With features like virtual compute clusters, code caching, and robust security, Yellowbrick is your all-in-one platform for real-time analytics, data migration, and business continuity. While it may have some limitations when it comes to third-party integrations, it is still one of the best tools for modern data warehousing.
FAQs
Can Yellowbrick be integrated with third-party BI tools?
Yes, you can integrate Yellowbrick with popular business intelligence (BI) tools such as Tableau, Power BI, and Looker.
What kind of workloads is Yellowbrick suitable for?
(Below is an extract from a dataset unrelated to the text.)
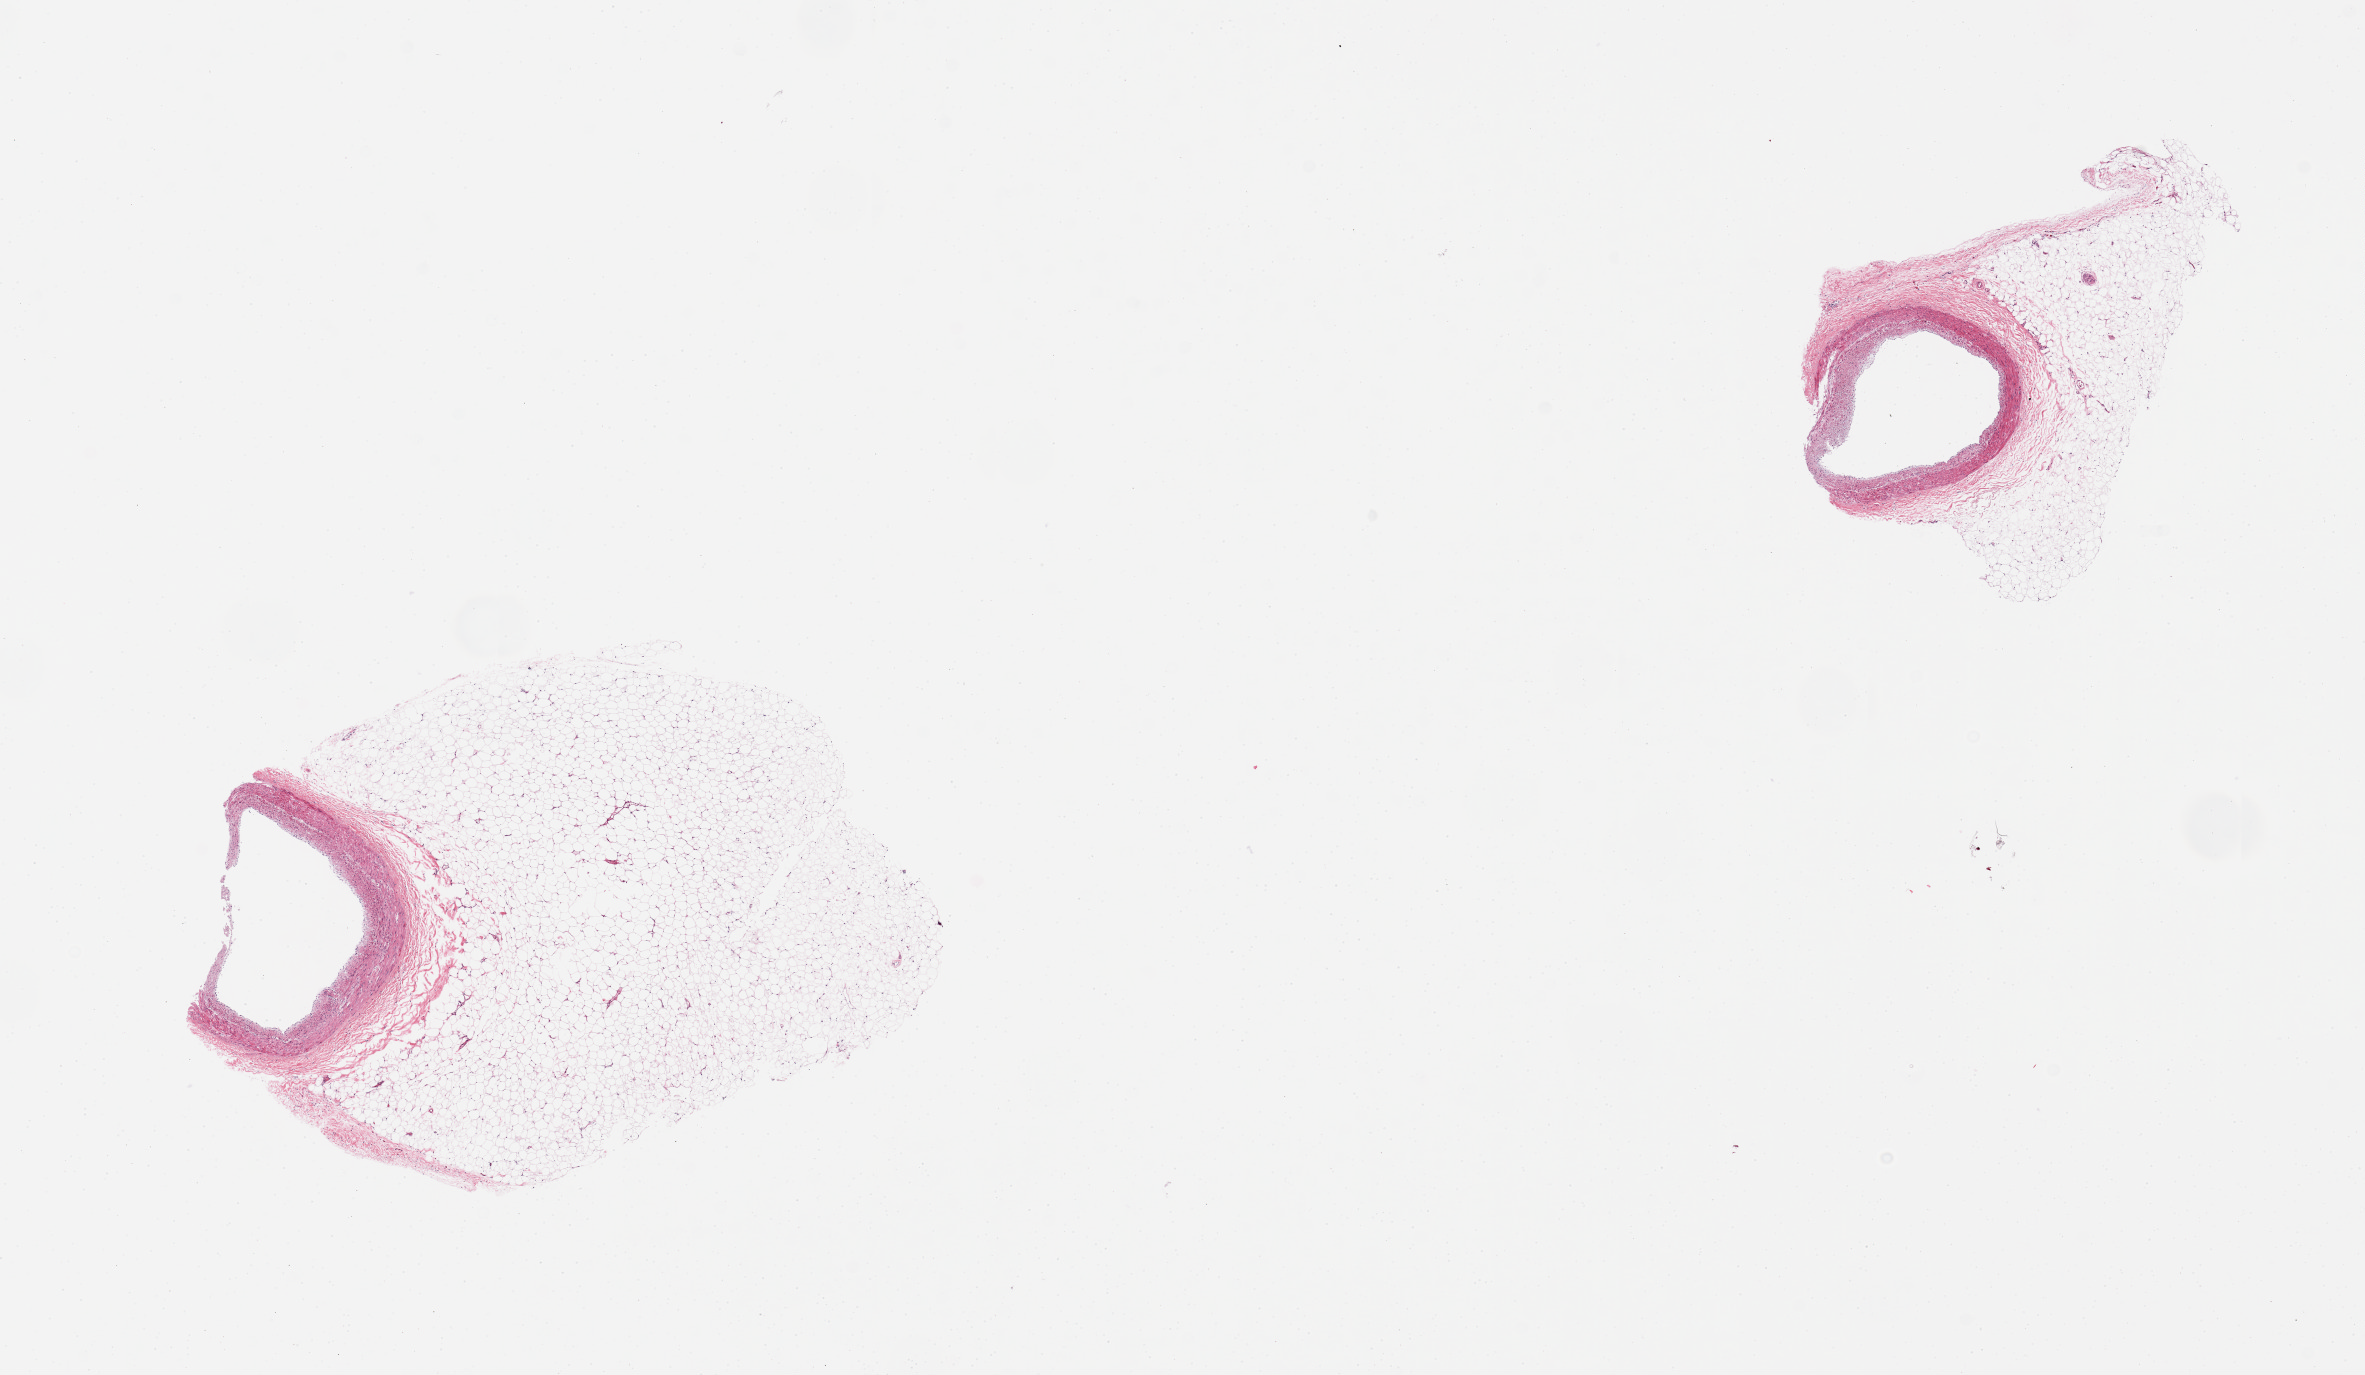
Whole-slide image, hematoxylin and eosin (H&E) stain — shown as a low-resolution overview of the whole scanned area (about 18.7 x 10.9 mm). PAXgene-fixed, paraffin-embedded tissue. Sampled site (target tissue): coronary artery. Donor tissue sample. Female donor.
- pathologist's review note for this sample: 2 pieces, both with significant attached fat up to 3.8mm, artery represents only 10% and 40% of tissue due to included adipose tissue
Yellowbrick data warehouse is designed for high-performance analytical workloads like complex queries, real-time analytics, and big data processing. It is ideal for industries that require fast, large-scale data handling, like finance, supply chains, and telecommunications.
What is the difference between Snowflake and Yellowbrick?
Snowflake is a cloud-based data warehouse, while Yellowbrick is a data warehousing platform that can be deployed both on-premises and in the cloud.